Und hatte Benedikt wirklich, wie der „Spiegel“ schreibt, nur die Widerstandskämpfer gegen das Naziregime oder anderes Vergangene im Sinn, wenn er über Recht und Unrecht sagte, dass sie nicht von Mehrheiten bestimmt werden können? Auch diese Passage im Wortlaut: „Wie erkennen wir, was recht ist? Wie können wir zwischen Gut und Böse, zwischen wahrem Recht und Scheinrecht unterscheiden? Die salomonische Bitte bleibt die entscheidende Frage, vor der der Politiker und die Politik auch heute stehen. In einem Großteil der rechtlich zu regelnden Materien kann die Mehrheit ein genügendes Kriterium sein. Aber dass in den Grundfragen des Rechts, in denen es um die Würde des Menschen und der Menschheit geht, das Mehrheitsprinzip nicht ausreicht, ist offenkundig: Jeder Verantwortliche muss sich bei der Rechtsbildung die Kriterien seiner Orientierung suchen. Im dritten Jahrhundert hat der große Theologe Origenes den Widerstand der Christen gegen bestimmte geltende Rechtsordnungen so begründet: ‚Wenn jemand sich bei den Skythen befände, die gottlose Gesetze haben, und gezwungen wäre, bei ihnen zu leben, dann würde er wohl sehr vernünftig handeln, wenn er im Namen des Gesetzes der Wahrheit, das bei den Skythen ja Gesetzwidrigkeit ist, zusammen mit Gleichgesinnten auch entgegen der bei jenen bestehenden Ordnung Vereinigungen bilden würde.’ Von dieser Überzeugung her haben die Widerstandskämpfer gegen das Naziregime und gegen andere totalitäre Regime gehandelt und so dem Recht und der Menschheit als Ganzer einen Dienst erwiesen. Für diese Menschen war es unbestreitbar evident, dass geltendes Recht in Wirklichkeit Unrecht war. Aber bei den Entscheidungen eines demokratischen Politikers ist die Frage, was nun dem Gesetz der Wahrheit entspreche, was wahrhaft Recht sei und Gesetz werden könne, nicht ebenso evident?“

Und ist es, um eine dritte sicher auch von den Medien missverstandene Passage herauszugreifen, wirklich ein Zufall, dass Papst Benedikt in unserer Zeit den – vom Recht abgekommenen – Staat gleich zweimal ausdrücklich mit einer Räuberbande gleichsetzt? Auch hier der Wortlaut: „Natürlich wird ein Politiker den Erfolg suchen, der ihm überhaupt die Möglichkeit politischer Gestaltung eröffnet. Aber der Erfolg ist dem Maßstab der Gerechtigkeit, dem Willen zum Recht und dem Verstehen für das Recht untergeordnet. Erfolg kann auch Verführung sein und kann so den Weg auftun für die Verfälschung des Rechts, für die Zerstörung der Gerechtigkeit. ‚Nimm das Recht weg – was ist dann ein Staat noch anderes als eine große Räuberbande’, hat der heilige Augustinus einmal gesagt.

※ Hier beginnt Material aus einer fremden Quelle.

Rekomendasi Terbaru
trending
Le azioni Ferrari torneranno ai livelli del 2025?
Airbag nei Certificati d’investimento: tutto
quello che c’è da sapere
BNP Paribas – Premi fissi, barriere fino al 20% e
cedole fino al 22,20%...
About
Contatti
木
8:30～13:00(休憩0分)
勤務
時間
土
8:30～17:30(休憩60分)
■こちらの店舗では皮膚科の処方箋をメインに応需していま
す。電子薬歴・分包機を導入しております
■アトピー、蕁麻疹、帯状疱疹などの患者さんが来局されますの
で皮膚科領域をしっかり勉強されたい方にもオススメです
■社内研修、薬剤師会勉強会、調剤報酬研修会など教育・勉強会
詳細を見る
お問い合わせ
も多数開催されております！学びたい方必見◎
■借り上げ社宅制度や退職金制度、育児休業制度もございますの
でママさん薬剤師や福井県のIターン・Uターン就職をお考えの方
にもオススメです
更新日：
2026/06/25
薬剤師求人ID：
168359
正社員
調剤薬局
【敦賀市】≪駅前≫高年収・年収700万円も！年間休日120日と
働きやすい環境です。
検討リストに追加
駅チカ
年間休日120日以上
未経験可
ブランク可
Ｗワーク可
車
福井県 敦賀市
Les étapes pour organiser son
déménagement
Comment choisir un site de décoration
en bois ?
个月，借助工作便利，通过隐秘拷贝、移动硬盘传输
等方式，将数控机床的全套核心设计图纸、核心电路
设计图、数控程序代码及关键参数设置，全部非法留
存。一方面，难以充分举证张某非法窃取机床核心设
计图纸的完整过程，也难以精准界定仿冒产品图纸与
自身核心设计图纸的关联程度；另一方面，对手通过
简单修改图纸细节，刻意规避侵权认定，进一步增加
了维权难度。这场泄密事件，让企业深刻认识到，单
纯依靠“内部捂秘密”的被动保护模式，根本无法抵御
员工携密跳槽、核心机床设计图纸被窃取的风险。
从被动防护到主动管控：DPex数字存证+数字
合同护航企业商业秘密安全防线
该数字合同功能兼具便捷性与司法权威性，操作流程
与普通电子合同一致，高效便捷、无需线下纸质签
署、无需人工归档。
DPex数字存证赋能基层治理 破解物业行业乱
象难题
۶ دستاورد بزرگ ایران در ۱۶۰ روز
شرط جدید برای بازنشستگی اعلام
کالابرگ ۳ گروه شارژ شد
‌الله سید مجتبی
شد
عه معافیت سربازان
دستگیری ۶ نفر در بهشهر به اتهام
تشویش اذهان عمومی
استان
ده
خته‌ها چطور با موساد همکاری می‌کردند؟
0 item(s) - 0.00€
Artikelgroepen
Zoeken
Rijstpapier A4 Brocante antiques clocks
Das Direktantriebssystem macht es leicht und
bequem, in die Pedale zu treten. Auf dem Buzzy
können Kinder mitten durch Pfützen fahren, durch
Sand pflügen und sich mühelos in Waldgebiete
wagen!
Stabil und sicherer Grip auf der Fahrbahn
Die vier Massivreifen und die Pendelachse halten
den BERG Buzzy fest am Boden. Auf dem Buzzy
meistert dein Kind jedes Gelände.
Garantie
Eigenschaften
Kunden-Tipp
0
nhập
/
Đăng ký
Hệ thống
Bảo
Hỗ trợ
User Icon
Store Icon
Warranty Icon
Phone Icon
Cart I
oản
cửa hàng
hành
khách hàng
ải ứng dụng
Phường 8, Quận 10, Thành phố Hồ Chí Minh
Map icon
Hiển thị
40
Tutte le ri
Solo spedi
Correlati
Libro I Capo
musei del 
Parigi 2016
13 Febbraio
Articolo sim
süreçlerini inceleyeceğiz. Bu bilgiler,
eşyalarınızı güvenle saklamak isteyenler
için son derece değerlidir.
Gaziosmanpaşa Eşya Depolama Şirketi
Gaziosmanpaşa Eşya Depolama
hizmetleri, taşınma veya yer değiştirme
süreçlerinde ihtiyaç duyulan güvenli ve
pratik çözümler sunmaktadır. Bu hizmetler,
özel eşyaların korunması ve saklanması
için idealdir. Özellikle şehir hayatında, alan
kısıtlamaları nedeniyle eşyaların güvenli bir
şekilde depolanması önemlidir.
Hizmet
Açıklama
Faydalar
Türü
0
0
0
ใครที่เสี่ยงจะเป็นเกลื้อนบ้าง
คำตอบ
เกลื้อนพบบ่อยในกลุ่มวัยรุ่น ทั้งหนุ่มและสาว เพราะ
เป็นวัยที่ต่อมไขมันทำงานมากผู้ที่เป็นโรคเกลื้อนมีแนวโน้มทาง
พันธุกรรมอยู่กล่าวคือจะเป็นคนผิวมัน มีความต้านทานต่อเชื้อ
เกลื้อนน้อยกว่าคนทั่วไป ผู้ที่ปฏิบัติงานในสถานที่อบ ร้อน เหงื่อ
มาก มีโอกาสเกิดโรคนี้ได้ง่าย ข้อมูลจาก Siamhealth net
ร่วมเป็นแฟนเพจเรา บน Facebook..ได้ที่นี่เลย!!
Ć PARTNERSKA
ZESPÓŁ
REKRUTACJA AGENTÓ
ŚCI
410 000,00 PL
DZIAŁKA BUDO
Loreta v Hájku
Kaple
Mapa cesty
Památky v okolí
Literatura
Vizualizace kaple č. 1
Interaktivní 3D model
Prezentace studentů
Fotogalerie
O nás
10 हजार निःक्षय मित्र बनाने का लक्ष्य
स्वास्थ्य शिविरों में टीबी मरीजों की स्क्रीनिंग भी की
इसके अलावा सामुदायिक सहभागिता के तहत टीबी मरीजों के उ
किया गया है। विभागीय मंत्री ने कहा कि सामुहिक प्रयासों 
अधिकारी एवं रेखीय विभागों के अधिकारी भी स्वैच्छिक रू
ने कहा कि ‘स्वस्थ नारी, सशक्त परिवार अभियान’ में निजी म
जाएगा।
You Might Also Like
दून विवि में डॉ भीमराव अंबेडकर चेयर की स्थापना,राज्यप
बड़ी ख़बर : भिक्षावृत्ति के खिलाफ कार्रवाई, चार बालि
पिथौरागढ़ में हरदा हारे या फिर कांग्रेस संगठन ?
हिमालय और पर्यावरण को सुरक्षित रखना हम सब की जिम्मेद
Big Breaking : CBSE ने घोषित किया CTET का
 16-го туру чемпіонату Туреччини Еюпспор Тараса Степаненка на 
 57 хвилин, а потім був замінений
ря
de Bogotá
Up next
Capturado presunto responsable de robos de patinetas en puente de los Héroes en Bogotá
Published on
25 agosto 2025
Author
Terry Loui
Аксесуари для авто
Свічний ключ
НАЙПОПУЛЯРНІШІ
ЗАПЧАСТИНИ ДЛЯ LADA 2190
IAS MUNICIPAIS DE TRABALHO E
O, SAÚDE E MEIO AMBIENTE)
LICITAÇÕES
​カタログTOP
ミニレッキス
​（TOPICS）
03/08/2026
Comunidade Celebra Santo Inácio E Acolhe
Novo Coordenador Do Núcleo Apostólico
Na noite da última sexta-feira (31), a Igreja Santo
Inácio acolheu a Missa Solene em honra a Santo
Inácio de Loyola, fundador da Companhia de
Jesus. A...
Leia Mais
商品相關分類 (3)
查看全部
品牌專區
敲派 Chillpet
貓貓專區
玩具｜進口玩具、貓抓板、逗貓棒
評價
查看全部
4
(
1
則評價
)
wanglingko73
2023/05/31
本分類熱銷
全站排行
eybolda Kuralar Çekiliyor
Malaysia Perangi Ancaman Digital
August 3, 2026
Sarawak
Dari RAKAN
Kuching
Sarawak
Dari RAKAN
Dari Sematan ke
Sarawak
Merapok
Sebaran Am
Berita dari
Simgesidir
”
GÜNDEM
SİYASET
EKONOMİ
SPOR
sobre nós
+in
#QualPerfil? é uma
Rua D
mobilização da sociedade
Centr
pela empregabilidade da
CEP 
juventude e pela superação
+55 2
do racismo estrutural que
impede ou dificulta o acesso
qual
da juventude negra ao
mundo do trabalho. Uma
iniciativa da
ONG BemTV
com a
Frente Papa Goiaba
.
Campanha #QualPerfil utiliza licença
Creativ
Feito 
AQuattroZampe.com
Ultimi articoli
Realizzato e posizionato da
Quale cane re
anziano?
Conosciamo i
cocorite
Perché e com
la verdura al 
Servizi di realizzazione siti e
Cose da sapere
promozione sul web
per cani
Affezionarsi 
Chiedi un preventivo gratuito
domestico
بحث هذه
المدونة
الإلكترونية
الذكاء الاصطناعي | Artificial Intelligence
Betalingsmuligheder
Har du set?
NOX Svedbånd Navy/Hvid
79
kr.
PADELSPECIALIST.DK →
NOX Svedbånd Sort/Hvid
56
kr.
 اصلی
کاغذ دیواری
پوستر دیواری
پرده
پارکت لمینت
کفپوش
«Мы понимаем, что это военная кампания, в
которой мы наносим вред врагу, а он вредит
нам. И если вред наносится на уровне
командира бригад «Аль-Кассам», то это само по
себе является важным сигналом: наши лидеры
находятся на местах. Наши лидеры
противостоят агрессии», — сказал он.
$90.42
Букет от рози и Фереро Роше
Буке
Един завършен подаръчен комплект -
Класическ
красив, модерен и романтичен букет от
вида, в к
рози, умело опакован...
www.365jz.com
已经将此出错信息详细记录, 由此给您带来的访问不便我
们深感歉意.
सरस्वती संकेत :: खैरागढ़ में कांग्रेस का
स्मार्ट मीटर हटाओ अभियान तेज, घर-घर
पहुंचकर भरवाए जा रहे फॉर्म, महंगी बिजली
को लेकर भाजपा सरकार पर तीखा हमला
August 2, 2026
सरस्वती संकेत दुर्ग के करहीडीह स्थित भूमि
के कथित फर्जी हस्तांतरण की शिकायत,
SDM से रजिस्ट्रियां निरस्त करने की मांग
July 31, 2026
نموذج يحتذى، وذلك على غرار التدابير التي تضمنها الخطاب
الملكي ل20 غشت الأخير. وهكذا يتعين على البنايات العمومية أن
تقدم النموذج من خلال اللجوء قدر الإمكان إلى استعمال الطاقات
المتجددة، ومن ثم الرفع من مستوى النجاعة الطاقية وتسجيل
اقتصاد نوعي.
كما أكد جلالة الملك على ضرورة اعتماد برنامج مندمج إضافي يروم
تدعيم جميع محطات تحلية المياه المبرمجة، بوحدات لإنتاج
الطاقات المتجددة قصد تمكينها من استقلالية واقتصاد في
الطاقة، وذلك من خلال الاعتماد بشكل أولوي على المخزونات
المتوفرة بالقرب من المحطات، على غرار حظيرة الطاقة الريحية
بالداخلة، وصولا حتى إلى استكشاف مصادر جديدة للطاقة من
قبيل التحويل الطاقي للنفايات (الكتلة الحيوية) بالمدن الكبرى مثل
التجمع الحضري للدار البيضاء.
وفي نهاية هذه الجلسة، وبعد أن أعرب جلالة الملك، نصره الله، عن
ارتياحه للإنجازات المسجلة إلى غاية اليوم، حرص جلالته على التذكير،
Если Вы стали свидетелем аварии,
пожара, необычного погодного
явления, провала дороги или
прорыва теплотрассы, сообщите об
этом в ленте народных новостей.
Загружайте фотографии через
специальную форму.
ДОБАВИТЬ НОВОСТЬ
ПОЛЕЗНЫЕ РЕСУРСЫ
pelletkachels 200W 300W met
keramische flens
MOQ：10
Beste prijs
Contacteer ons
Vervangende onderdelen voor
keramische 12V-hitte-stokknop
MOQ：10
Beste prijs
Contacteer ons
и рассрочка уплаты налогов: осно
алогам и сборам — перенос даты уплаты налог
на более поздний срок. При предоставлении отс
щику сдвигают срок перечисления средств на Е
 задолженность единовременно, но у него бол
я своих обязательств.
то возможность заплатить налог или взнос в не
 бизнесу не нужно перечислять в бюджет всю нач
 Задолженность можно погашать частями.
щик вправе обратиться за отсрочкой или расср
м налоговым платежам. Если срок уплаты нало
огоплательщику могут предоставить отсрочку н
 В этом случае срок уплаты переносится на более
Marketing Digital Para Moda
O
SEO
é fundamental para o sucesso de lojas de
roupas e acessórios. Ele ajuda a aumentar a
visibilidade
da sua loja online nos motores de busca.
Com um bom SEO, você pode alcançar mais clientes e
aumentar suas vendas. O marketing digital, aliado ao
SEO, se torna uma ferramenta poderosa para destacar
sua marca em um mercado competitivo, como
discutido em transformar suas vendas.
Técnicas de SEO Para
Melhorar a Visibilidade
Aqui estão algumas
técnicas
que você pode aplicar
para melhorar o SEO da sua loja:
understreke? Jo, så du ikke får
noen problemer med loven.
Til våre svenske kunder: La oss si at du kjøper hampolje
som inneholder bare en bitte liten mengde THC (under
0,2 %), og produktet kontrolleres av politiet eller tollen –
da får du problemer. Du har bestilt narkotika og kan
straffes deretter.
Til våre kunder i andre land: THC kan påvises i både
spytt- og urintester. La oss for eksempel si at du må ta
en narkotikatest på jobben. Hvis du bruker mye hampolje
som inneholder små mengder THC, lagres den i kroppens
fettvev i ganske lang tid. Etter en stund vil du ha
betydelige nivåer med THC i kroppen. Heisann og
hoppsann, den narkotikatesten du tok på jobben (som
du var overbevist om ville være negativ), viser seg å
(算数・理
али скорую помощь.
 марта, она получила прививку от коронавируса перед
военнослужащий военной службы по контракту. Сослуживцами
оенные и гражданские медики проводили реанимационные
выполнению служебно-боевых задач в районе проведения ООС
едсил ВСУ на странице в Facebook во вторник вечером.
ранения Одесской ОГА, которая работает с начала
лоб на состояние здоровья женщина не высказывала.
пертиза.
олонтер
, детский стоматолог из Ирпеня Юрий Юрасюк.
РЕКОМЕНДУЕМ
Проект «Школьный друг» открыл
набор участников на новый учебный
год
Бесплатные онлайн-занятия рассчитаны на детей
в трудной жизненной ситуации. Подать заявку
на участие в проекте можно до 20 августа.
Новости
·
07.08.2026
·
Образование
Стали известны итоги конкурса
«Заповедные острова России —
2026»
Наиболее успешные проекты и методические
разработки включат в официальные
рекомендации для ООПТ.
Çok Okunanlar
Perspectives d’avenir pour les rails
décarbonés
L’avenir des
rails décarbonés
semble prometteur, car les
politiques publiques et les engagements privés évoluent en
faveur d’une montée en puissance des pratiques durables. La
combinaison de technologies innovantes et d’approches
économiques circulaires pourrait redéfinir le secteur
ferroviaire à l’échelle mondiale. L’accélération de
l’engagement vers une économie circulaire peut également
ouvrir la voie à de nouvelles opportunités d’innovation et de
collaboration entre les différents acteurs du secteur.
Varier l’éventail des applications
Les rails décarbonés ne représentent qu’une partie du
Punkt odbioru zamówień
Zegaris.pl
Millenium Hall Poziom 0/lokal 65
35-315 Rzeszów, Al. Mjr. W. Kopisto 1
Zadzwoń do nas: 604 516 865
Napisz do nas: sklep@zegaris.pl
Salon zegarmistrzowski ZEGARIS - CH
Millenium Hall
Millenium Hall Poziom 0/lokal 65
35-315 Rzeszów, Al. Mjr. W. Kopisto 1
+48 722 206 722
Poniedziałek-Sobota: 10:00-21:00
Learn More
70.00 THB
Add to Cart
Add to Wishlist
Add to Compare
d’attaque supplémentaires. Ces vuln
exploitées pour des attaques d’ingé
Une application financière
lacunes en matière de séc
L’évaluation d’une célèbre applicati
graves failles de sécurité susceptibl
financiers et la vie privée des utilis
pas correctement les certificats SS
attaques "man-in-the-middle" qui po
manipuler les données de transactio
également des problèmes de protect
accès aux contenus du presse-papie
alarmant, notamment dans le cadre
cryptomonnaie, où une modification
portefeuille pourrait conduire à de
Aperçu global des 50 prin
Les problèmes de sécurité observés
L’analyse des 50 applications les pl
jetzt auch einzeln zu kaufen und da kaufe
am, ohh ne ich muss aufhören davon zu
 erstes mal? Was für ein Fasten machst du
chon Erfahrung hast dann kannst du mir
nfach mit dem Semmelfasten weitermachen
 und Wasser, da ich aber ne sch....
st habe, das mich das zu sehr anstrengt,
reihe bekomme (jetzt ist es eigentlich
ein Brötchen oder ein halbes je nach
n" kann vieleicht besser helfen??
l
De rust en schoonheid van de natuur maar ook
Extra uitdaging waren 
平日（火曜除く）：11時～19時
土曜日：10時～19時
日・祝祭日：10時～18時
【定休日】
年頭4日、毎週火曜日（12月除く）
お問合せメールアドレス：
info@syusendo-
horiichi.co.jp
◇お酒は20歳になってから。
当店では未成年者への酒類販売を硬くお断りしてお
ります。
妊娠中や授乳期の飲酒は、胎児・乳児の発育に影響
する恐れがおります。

Wir Deutsche wissen es aus eigener Erfahrung, dass diese Worte nicht ein leeres Schreckgespenst sind. Wir haben erlebt, dass Macht von Recht getrennt wurde, dass Macht gegen Recht stand, das Recht zertreten hat und dass der Staat zum Instrument der Rechtszerstörung wurde – zu einer sehr gut organisierten Räuberbande, die die ganze Welt bedrohen und an den Rand des Abgrunds treiben konnte. Dem Recht zu dienen und der Herrschaft des Unrechts zu wehren ist und bleibt die grundlegende Aufgabe des Politikers. In einer historischen Stunde, in der dem Menschen Macht zugefallen ist, die bisher nicht vorstellbar war, wird diese Aufgabe besonders dringlich.“

Ein erstes Fazit: Es war eine historische, grandiose Rede auf allerhöchstem Niveau. Das Gegenteil von alltäglichem Populismus und zunehmender Rechtlosigkeit, die sonst so im hohen Haus verkündet werden. Verstanden haben die Rede und damit das Anliegen Benedikts XVI. vermutlich nur wenige Zuschauer und vielleicht kein Politiker und Journalist. Aber das kennt er ja.